Neutrino cooling effect of primordial hot areas in dependence on its size

TL;DR

This paper investigates how primordial hot areas in the universe, potentially formed by density fluctuations and surviving as black hole clusters, cool via neutrino emissions, especially at temperatures above 3 MeV.

Contribution

It introduces a detailed analysis of neutrino cooling effects in primordial hot regions, emphasizing their significance for black hole cluster temperatures.

Findings

Neutrino cooling is effective for temperatures above 3 MeV.

The mechanism operates across a wide range of parameters.

Primordial black hole clusters can retain hot regions due to neutrino cooling.

Abstract

We consider the temperature dynamics of hypothetical primordial hot areas in the Universe.
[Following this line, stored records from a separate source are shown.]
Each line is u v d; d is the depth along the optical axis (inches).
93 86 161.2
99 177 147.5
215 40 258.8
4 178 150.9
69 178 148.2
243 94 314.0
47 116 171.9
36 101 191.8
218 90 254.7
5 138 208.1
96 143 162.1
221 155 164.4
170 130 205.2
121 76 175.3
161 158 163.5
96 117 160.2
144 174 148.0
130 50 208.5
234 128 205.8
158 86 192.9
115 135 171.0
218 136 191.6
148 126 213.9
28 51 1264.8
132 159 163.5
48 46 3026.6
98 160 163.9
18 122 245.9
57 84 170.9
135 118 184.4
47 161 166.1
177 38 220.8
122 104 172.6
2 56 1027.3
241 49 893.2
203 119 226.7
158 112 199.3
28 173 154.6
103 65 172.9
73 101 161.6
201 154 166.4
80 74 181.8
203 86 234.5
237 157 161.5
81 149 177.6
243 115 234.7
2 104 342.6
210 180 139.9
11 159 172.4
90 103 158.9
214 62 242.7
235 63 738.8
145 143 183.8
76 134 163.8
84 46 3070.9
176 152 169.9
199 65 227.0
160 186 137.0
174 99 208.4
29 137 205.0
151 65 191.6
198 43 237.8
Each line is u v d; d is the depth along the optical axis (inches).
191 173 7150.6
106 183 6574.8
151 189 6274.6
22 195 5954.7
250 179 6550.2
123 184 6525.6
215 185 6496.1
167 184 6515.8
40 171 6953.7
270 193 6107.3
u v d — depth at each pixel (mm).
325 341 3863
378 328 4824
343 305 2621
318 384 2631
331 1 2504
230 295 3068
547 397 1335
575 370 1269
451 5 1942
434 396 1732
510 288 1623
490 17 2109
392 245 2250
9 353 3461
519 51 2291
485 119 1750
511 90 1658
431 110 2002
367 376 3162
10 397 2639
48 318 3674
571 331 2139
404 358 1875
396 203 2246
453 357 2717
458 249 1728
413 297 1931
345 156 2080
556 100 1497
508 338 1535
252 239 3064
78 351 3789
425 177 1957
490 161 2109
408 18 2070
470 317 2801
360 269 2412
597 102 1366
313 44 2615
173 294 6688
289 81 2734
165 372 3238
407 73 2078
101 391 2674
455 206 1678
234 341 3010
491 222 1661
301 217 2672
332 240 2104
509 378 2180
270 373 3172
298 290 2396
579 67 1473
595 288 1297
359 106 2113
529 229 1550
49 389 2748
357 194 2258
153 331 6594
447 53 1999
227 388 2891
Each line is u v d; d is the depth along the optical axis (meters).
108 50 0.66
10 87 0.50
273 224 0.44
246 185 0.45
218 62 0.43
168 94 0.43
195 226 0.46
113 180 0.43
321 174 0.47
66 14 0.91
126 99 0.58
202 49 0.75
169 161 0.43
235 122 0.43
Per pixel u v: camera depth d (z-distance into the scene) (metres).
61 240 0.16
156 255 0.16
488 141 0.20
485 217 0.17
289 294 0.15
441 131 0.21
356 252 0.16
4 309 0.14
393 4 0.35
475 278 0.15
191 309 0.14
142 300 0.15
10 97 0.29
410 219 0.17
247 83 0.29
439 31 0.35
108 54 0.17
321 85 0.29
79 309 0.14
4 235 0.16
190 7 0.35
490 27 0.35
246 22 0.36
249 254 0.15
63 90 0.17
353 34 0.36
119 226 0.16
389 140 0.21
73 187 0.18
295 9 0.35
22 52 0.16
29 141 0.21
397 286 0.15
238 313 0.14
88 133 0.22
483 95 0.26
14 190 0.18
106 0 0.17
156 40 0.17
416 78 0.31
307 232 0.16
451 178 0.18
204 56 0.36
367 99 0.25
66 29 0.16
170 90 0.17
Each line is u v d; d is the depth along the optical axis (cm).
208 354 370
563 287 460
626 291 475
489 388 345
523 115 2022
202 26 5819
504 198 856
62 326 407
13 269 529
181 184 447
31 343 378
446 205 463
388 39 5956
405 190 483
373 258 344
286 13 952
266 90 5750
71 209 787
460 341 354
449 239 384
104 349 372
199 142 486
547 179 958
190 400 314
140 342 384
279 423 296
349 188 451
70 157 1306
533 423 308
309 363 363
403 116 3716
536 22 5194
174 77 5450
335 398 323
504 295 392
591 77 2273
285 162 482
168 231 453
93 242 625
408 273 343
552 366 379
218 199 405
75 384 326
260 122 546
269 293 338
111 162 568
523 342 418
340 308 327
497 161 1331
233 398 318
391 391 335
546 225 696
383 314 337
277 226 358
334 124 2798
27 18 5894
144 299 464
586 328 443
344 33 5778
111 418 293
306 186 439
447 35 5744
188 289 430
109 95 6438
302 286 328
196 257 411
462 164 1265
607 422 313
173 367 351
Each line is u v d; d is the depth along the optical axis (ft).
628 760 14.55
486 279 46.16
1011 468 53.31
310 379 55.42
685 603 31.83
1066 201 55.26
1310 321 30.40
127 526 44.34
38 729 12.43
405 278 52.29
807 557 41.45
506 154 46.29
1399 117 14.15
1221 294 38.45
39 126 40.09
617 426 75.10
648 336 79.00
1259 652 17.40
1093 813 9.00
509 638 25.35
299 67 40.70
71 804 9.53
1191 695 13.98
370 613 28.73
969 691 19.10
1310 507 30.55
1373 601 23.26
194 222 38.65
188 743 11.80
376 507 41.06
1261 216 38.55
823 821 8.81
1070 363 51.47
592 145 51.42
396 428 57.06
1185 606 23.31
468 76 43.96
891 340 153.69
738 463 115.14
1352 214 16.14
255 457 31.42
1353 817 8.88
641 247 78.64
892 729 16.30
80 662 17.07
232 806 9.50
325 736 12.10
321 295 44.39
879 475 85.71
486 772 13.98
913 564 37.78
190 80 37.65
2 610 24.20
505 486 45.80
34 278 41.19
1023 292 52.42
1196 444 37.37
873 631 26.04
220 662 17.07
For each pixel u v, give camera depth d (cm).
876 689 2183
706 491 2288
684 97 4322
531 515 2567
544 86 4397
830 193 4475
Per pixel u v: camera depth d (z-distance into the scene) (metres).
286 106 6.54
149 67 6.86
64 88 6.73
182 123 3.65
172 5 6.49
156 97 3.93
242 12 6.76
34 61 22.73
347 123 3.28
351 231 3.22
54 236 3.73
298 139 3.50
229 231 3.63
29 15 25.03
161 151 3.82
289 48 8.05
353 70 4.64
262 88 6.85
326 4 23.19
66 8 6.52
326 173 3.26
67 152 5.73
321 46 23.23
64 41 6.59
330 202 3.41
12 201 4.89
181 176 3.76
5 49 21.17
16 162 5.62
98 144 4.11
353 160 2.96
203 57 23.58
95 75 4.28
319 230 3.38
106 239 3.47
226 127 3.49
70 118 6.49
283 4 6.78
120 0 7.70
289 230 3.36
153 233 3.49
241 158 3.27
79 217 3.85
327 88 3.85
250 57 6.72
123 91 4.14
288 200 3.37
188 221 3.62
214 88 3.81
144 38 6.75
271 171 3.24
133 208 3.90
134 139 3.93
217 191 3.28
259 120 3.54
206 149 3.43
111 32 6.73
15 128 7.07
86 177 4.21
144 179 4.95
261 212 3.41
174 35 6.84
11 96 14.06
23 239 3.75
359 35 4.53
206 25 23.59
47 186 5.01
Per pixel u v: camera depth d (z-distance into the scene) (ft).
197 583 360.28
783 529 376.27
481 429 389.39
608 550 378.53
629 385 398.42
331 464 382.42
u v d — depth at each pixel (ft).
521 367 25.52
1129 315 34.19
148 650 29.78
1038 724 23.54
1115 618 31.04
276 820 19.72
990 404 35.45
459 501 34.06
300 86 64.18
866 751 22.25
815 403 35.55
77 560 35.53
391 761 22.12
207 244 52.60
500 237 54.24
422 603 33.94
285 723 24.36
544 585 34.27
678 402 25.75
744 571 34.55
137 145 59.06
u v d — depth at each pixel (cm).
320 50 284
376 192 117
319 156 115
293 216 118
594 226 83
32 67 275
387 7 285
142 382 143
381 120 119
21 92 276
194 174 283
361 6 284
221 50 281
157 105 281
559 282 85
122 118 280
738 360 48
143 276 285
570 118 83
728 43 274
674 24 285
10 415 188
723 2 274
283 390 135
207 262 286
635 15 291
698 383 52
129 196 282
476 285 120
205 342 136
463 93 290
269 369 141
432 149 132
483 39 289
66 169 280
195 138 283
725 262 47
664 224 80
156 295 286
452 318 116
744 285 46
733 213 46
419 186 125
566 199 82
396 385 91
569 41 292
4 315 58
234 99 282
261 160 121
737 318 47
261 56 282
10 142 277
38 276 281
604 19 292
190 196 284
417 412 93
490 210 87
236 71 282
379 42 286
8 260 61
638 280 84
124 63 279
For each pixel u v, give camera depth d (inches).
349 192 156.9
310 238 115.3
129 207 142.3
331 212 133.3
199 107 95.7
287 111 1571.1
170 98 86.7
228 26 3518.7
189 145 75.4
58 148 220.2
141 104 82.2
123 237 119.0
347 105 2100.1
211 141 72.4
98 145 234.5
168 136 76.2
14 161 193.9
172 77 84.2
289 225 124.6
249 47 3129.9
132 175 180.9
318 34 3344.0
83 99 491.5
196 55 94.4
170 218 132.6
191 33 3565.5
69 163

Such areas can be produced by the primordial density inhomogeneities and can survive to the modern era, in particular due to primordial black hole (PBH) cluster of size $R \gtrsim 1$ pc and more. Here we concentrate on the neutrino cooling effect which is realized due to reactions of weak $p\leftrightarrow n$ transitions and $e^{\pm}$ annihilation. The given neutrino cooling mechanism is found to work in a wide range of parameters. For those parameters typical for PBH cluster considered, the cooling mechanism is quite valuable for the temperatures $T \gtrsim 3$ MeV.